The Ekiden prototype presents several system-level optimizations including batching, caching, and write-ahead logging that improves performance, reduce network costs of synchronizing state with the blockchain. These are well known low-level system optimizations from other fields of computer science that the authors got inspired from and leveraged into Ekiden.
To sum up this article, we present some advantages of the new platform Ekiden and the potential challenges ahead.
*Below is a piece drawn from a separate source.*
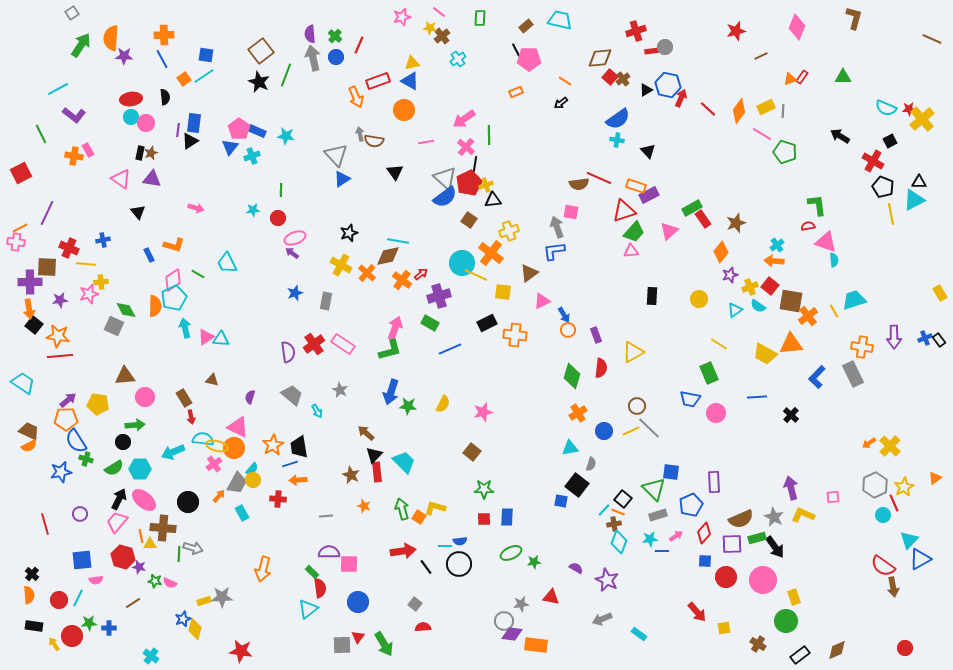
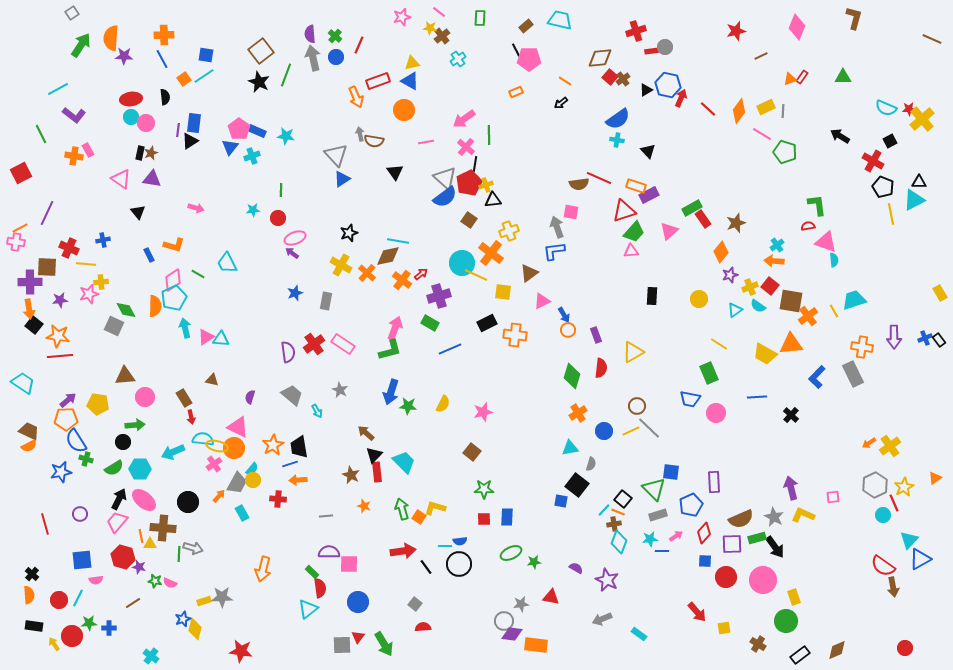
yellow cross at (890, 446): rotated 10 degrees clockwise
- This work widens the class of applications and computations that can run on public chains. Especially those that require confidentiality and privacy of their data which is a common requirement from industry and financial institutions. Such guarantees give more confidence to companies and investors to begin porting their infrastructures and technologies on smart contract environments if needed.
- The design choice of decoupling computation from the blockchain-state seems to be a promising direction that allows separation of concerns, modularity, and efficient independent execution.
- Ekiden relies on TEE’s security. This is where all its privacy and confidential properties stem from. If this axiom falls, everything falls apart. In particular, the reliance on vendors to manufacture trusted hardware.
- Although Ekiden provides privacy guarantees, it is the developer’s responsibility, however, to ensure that no secret is revealed. This is problematic, as you can have the most trusted hardware in the world, but it won’t save you from poorly written software.
- EVMs are still 4–6x orders of magnitude slower than that of centralized ones (e.g., Amazon EC2) which raises the question of how many applications are open to sacrifice performance in favor of being decentralized.